== Exercise details ==
Copy the lines below word for word, omitting the pictures.

= Beginning of Section =

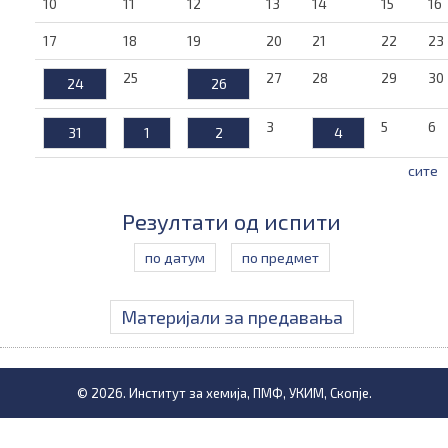
10
11
12
13
14
15
16
17
18
19
20
21
22
23
25
27
28
29
30
24
26
3
5
6
31
1
2
4
сите
Резултати од испити
по датум
по предмет
Материјали за предавања
© 2026. Институт за хемија, ПМФ, УКИМ, Скопје.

= End of Section =

== Task solution ==
10
11
12
13
14
15
16
17
18
19
20
21
22
23
25
27
28
29
30
24
26
3
5
6
31
1
2
4
сите
Резултати од испити
по датум
по предмет
Материјали за предавања
© 2026. Институт за хемија, ПМФ, УКИМ, Скопје.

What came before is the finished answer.